Dünkü yazımda kısaca tasvir ettiğim hikâyenin kahramanı Dr. M. Koç, hatırlanacak olursa şöyle diyordu:

— Heyecanla [Dücane Cündioğlu''nun] Osmanlı Türkçesine vukufiyetini görmek istiyoruz. Böyle bir metnin dibacesini bırakın okumayı, anlayamayacağını çalışmalarını yakından takip ettiğim için bildiğim münekkidin elinde yalnız ''tashih''ler kalacaktır. Umarım kendisi yalnızca ''tashih''lerin ardına sığınmaz. Hele cümlesinin içinde yer alan “mânâyı bozacak derecedeki” daraltmasıyla bulduğunu söylediği ifade ve terkip hataları bizi utandırmalı. Ey Dücane Cündioğlu, bizi utandır!”

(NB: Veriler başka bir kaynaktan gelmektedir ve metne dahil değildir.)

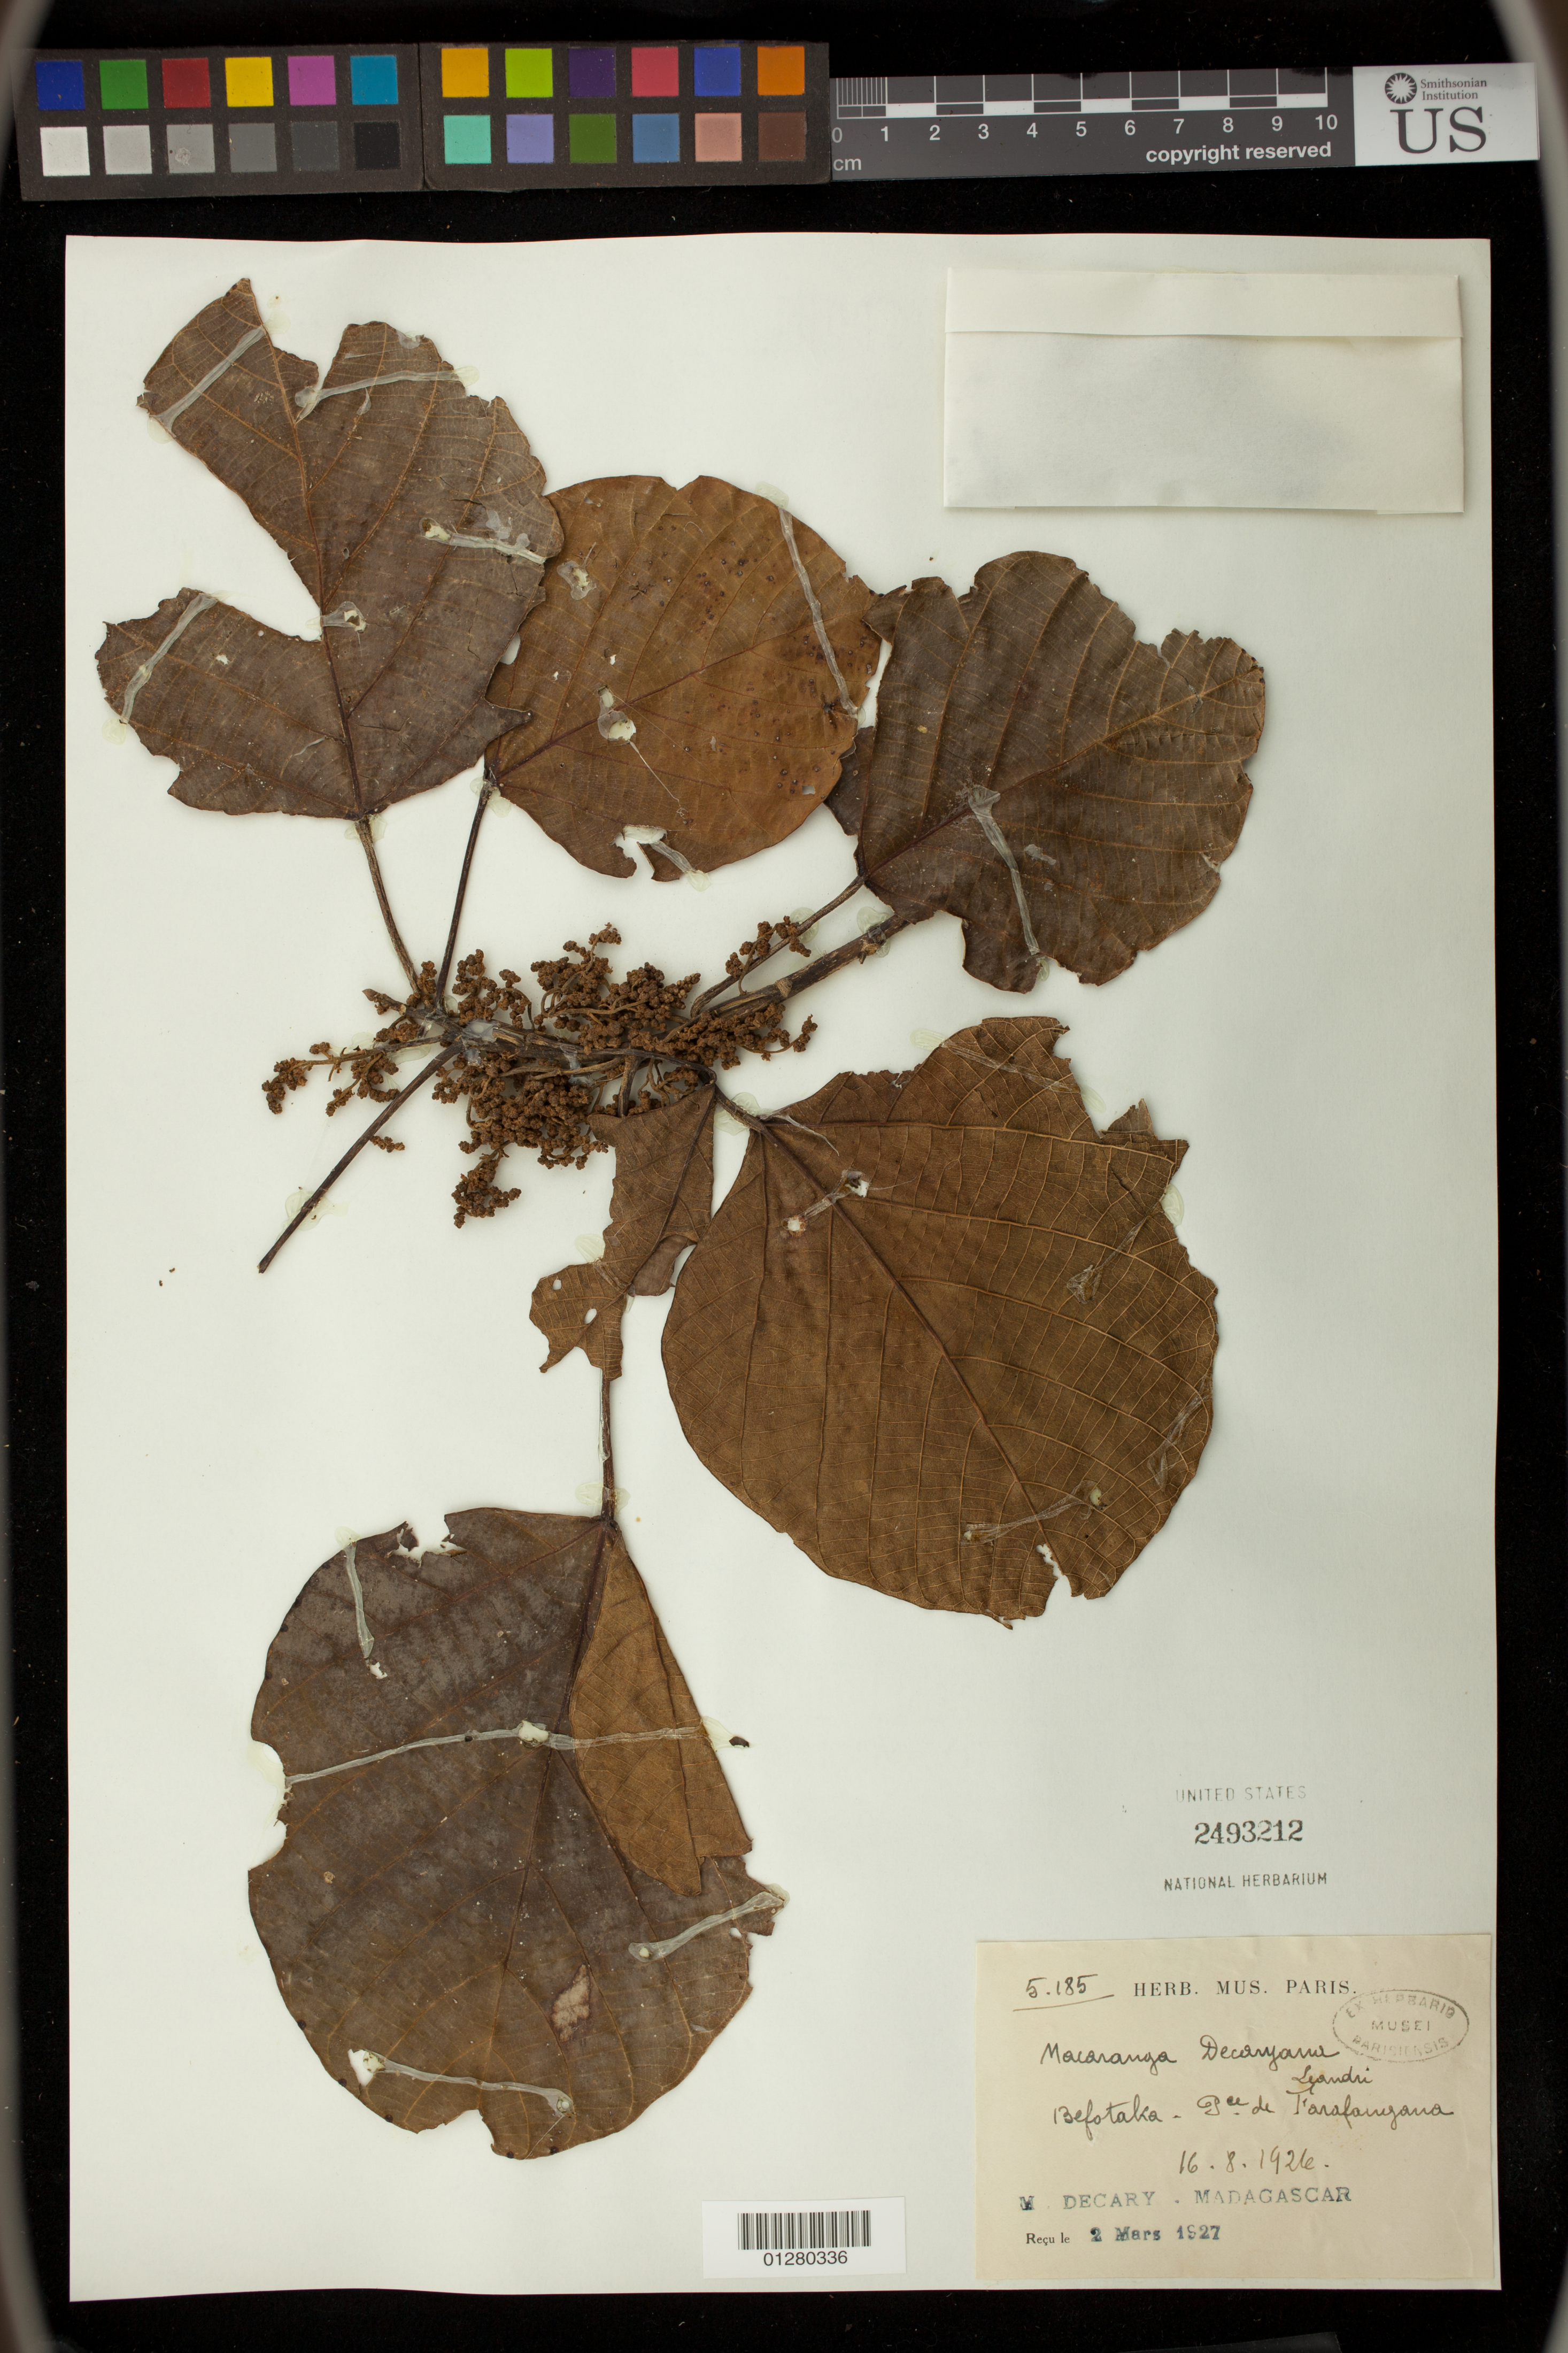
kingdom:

İmdi, bu genç arkadaşımızın isteğini geri çevirmeyecek ve henüz ilk adımda, utanıp utanmayacağını ölçebileceğimiz küçük bir dersle yetineceğiz.

Önce kendimize, bu iş için elverişli basit pasajlardan bir tanesini seçelim:

— “İbaha-i semâ''a delîl-i aklî budur ki semâ'' savt-i tayyib-i mevzûnî yâ gayr-ı mevzûnî -ki muharrik-i kalb ola- işitmektir. Ammâ semâ''-ı savt-ı tayyib harâm değildir, zîrâ hâsse-i sem''-i müdrikatından telezzüz etmek hâsse-i basar-ı müdrikâtından telezzüz etmek gibidir. Ezhâr u eşcar ve hadravat u enhar müşahadesinden lezzet hâsıl olmak ve hâsse-i şemm-i revayıh-i tayyibe ile mütelezziz ve hâsse-i lems sutûh-ı nâ''imeden mütemetti'' olmak gibidir...” (s. 260)

M.Koç''un küçük okuyuş hatalarına takılmayıp bu metnin içinden bir cümleyi öne çıkaralım:

— “zira hâsse-i sem''-i müdrikâtından telezzüz etmek hâsse-i basar-ı müdrikâtından telezzüz etmek gibidir.”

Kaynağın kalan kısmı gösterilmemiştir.